Okay, so what do we have different than before? The whole thing sits up on leveled concrete blocks. All of the lumber is pressure treated and painted with exterior-grade paint. I actually built this in two stages – you can see the separate chicken coop to the left is actually finished and sealed off.The ducks have their own separate house, lower to the ground for stubby little duck legs (although one or two have already shown off that they can awkwardly waddle up the ramp into the chicken house).
Finally, this much larger run is easily tall enough for me to walk around in so I can clean. This is particularly important because the bathtub for the ducks requires a regular water change. The height also allows easy access to the feeder, the houses, the water reservoir, etc. And when the ducklings first moved outside in 2017, it was easy to cordon off an area and keep them separate from the adult hens until the ducks grew large enough to hold their own (which didn’t take much time at all – maybe a few months – ducks grow very quickly).
For anyone interested, I do water changes using a submersible pump that can handle large chunks (little pebbles and sticks often wind up in the tub). I swap out the water three times per week and sprinkle a few mosquito bits to prevent larvae in the standing water.

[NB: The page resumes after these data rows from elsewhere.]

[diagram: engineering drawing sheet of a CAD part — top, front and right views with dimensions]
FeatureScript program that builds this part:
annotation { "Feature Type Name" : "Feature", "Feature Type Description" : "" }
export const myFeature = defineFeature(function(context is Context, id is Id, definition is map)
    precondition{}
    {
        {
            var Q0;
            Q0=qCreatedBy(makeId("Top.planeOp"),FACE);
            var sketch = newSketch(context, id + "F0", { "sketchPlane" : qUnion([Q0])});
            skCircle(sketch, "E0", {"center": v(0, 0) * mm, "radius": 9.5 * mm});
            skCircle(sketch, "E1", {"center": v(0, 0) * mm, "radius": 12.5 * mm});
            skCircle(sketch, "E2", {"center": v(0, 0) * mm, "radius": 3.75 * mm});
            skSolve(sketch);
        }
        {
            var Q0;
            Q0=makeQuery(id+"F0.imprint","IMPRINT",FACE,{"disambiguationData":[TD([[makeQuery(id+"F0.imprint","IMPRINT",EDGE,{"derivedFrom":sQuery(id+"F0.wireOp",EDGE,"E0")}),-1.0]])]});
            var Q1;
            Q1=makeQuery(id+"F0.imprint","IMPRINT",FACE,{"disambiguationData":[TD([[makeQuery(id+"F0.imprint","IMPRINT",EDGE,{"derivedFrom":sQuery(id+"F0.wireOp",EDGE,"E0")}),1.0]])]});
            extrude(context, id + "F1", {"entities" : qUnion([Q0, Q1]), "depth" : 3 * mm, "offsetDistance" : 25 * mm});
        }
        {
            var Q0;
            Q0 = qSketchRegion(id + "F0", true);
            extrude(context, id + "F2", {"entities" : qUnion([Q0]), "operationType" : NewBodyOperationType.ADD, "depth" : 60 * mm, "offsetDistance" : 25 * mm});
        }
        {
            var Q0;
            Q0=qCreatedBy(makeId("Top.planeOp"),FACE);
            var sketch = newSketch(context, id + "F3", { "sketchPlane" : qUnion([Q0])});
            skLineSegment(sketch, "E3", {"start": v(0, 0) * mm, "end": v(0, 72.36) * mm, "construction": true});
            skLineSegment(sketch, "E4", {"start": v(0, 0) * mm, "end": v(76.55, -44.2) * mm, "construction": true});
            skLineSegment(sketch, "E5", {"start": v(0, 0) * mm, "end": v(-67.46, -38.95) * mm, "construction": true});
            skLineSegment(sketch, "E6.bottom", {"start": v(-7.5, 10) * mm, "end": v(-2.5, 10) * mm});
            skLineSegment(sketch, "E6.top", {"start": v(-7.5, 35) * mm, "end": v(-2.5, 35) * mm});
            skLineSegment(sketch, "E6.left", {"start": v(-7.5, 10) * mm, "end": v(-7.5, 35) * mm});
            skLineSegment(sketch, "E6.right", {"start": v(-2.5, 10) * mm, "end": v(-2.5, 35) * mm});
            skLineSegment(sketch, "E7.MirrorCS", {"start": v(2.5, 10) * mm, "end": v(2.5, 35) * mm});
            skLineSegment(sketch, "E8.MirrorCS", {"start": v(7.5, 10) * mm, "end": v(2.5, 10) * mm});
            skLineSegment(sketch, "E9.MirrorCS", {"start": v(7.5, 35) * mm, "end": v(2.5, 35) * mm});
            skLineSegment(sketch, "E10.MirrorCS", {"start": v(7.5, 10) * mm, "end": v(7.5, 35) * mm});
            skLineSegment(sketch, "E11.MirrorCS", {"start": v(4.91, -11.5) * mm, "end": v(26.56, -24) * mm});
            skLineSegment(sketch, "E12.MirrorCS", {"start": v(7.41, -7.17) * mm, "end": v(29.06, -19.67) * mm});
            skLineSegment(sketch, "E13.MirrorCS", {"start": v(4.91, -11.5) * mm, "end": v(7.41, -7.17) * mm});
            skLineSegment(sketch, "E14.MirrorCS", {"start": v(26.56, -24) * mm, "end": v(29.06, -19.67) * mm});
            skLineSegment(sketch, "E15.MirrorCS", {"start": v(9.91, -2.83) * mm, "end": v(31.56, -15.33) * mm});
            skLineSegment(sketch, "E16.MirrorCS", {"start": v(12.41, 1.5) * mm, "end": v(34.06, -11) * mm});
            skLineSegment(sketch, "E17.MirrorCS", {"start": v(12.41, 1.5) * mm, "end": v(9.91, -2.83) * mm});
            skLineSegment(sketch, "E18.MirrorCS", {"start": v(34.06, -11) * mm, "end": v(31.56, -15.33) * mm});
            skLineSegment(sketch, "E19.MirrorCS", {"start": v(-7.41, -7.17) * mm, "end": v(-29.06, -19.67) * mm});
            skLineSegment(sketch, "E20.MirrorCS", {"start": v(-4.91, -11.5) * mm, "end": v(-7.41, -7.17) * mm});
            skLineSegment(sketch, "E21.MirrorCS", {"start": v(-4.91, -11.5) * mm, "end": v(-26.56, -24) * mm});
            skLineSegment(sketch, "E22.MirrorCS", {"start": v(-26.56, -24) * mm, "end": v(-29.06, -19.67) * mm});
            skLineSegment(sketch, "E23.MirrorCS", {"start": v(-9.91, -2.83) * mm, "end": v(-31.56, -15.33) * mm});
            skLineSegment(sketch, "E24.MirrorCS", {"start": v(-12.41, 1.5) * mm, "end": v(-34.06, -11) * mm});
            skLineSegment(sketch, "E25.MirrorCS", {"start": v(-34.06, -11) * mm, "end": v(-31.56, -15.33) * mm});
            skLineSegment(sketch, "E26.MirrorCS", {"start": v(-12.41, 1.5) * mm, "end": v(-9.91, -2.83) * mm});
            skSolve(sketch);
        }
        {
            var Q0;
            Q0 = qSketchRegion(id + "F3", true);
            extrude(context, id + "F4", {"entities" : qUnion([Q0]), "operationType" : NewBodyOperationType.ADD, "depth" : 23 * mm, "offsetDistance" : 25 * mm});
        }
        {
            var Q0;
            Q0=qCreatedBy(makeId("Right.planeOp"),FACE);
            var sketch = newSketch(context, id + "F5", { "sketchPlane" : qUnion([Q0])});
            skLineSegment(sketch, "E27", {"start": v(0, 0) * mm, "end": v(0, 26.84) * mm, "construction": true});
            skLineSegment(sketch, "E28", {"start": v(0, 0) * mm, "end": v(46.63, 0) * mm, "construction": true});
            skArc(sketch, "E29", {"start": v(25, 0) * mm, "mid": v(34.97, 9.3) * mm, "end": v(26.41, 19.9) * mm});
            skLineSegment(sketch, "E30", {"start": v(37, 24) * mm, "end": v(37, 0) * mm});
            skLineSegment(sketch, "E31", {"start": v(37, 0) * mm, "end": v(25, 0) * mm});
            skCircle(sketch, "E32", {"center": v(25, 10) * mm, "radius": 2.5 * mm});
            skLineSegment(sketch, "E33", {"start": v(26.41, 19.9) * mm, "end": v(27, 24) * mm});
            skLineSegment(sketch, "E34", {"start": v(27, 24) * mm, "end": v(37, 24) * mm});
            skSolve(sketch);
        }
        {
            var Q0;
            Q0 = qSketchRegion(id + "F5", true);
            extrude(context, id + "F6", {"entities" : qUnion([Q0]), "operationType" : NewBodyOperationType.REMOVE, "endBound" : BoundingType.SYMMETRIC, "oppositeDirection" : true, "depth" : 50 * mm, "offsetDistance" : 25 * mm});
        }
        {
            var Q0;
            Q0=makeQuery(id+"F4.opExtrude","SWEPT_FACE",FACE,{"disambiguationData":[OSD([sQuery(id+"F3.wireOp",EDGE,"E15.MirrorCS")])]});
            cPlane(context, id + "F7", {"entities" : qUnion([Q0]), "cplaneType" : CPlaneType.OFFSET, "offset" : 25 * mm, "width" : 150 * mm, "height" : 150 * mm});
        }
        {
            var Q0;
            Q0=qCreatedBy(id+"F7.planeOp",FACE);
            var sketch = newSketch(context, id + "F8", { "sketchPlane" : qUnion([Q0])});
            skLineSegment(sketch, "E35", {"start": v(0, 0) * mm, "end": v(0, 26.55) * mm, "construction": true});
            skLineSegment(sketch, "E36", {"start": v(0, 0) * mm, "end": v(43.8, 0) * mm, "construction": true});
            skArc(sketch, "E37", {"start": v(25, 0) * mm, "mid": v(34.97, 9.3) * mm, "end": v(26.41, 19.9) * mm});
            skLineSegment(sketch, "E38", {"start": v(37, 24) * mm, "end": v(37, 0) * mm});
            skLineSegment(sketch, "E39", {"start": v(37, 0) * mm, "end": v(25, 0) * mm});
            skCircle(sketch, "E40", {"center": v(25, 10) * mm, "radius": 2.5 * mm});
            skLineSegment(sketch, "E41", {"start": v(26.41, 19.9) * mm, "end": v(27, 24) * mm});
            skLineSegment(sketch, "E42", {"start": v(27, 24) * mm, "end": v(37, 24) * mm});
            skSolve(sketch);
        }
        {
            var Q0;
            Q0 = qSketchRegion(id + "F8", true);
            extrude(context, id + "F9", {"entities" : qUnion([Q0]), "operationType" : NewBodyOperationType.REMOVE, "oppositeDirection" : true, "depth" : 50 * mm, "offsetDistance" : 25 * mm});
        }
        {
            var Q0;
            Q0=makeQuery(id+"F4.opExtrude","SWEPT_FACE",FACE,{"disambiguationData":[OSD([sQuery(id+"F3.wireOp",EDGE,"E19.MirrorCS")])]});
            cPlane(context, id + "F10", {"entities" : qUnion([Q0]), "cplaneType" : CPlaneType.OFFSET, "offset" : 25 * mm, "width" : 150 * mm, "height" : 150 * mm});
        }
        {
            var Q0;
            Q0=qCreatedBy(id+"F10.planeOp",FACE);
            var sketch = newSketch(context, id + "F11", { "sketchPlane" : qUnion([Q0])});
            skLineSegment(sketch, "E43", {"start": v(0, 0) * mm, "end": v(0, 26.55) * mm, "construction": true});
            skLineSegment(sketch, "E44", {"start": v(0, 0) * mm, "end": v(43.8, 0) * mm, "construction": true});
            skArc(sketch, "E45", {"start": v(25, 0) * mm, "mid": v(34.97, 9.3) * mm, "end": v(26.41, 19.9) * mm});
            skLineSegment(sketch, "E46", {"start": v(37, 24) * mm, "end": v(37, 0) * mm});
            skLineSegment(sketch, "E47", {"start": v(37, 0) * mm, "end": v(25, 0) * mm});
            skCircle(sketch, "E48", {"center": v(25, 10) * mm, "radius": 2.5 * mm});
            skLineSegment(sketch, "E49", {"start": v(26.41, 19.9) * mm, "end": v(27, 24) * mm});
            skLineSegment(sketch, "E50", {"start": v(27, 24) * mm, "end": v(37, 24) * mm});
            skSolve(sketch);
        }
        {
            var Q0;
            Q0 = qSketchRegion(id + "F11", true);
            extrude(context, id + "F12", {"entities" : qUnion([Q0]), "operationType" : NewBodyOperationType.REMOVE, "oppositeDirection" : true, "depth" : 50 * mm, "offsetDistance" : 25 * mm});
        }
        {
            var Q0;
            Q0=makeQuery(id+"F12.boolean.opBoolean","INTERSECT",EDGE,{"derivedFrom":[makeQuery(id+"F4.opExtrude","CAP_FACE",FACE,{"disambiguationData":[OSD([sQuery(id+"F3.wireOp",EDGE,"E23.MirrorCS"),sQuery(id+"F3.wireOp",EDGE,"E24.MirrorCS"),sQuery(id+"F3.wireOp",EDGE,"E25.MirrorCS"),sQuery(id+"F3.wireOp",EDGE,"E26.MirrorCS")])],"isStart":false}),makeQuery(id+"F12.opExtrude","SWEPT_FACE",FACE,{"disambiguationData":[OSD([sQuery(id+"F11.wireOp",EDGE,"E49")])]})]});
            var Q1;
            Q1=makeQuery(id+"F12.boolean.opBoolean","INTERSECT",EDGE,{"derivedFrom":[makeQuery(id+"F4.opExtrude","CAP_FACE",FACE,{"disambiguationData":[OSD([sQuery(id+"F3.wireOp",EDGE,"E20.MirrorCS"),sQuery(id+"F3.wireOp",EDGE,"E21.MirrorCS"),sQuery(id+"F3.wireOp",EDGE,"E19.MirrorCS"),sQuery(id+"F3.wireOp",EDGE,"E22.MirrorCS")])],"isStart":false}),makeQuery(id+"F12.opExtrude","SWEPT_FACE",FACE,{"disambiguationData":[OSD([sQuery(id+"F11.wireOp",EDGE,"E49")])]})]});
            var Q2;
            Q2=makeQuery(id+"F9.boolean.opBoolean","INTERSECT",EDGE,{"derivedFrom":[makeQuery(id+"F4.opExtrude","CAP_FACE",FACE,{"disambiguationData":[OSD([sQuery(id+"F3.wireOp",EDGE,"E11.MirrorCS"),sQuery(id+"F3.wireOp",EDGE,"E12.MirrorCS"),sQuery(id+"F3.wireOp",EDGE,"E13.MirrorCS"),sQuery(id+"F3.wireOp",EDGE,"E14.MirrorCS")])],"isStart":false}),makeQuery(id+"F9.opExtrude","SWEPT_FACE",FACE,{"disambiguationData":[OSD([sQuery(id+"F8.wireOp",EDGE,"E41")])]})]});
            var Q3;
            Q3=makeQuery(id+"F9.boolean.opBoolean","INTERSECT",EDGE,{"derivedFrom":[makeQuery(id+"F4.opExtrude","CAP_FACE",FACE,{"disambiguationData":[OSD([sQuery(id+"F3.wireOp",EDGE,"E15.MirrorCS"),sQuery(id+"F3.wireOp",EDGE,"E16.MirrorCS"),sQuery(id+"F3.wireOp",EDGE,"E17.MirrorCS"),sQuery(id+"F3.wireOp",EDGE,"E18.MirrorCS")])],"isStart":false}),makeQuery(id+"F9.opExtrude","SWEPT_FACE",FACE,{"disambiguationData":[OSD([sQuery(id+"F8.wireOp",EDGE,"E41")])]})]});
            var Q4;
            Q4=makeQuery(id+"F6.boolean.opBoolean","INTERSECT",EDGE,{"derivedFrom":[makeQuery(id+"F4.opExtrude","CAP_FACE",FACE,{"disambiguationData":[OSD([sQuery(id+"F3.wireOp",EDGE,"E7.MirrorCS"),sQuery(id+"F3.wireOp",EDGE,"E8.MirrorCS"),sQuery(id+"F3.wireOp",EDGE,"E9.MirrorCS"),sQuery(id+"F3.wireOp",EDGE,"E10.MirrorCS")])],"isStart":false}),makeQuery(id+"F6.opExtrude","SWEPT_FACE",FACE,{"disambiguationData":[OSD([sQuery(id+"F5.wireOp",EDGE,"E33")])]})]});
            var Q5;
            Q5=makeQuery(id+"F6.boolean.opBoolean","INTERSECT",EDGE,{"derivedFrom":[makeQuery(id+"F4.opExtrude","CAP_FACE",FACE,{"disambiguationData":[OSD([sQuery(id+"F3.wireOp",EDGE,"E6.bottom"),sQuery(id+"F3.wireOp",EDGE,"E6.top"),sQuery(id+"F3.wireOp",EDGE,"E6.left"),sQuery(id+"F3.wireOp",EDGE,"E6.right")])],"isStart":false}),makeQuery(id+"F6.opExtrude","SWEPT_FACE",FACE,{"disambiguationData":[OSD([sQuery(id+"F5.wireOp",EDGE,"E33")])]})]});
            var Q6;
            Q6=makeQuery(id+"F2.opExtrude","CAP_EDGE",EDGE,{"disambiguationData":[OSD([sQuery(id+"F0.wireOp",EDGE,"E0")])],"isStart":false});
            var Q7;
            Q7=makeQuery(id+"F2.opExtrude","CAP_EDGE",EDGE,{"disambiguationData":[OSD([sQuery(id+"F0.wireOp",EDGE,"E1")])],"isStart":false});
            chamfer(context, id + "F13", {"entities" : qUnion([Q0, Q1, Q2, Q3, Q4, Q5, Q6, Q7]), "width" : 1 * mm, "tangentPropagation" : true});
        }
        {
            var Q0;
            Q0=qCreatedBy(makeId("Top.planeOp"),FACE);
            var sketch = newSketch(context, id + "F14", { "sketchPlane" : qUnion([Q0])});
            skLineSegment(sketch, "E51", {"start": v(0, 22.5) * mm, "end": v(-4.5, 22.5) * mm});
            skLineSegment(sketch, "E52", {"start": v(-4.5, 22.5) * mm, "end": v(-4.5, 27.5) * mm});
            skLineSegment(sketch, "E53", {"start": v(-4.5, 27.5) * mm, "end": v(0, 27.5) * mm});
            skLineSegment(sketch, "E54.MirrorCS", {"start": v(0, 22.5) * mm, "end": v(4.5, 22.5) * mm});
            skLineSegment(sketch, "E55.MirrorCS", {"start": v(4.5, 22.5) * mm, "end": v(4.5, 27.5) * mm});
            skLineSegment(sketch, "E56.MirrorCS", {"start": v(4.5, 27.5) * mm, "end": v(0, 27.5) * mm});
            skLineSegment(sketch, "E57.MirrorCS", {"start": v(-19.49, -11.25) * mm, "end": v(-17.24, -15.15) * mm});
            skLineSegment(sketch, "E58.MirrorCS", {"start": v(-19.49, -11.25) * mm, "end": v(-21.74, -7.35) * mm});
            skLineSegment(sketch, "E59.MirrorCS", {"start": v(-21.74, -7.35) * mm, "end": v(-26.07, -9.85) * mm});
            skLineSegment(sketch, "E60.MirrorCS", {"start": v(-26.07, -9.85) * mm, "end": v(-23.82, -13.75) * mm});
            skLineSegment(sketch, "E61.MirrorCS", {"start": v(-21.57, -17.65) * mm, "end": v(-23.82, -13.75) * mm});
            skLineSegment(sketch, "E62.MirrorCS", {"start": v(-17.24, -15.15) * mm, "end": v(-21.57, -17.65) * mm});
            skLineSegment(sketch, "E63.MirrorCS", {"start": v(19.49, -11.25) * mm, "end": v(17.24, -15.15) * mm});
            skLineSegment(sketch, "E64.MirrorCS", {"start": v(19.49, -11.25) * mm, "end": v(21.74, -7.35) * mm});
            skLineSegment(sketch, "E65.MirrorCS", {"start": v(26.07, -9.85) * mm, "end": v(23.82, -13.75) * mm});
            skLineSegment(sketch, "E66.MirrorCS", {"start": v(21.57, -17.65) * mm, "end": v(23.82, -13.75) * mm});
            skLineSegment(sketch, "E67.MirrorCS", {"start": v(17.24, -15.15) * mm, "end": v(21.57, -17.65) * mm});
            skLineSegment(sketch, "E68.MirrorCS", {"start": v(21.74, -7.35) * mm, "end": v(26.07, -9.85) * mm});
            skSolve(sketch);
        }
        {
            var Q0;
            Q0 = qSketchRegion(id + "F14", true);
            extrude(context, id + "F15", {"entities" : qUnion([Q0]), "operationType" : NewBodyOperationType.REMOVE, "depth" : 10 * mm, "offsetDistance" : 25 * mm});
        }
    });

This coop has performed well. Zero predators have gotten inside. However, I’ve [grumble grumble] started having some problems with mice. I’m currently trying a treadle feeder to see how that helps the problem. And in the spirit of disclosure, I’ve also laid out poison (protected from the reach of the ducks and chickens). I don’t like using poison, but mice and rats are not only expensive (they blow through feed), they carry disease and can chew on and damage wooden structures.
Another change I made with this coop is the substrate. Previously, when I only had chicken, I used sand. It’s easy to rake and keep clean-ish. The chickens seem to like it for scratching around and dust bathing. But while preparing for ducks, I knew wetness was going to be an issue. Not to get too graphic, but while chicken poo is solid, duck poo is more like diarrhea. Yum. Therefore, in this coop, I used pea gravel almost everywhere; it’s easy to hose down and rake. There’s still one corner of sand for dust baths.
Alright, so what I have learned from building and rebuilding and building again?
- Never let wood rest directly on the ground; set it up on concrete blocks.
- Build a run big enough for an adult human to stand up in and move around.
- Bury hardware cloth around the outside and secure 1/2″ or smaller hardware cloth to all openings using fender washers (they have a large diameter); assemble that coop and run like a fortress.
- Given tools, time, and the ability to understand your mistakes, you can always rebuild.
- Sand for chickens; pea gravel for ducks.
Every time I was preparing to build, I’d also visit the BackYard Chickens forum for ideas and instructions. The trick is, though, understanding your environment and building (or rebuilding) to that. My chicken-keeping friend in Colorado has no roof on her run – it’s basically a fenced-in patch of yard – but she doesn’t have the same predators that I do. Understanding your environment might mean that your first stab at a coop sucks, and that’s okay. It’s only a problem if you never do anything to make the situation better.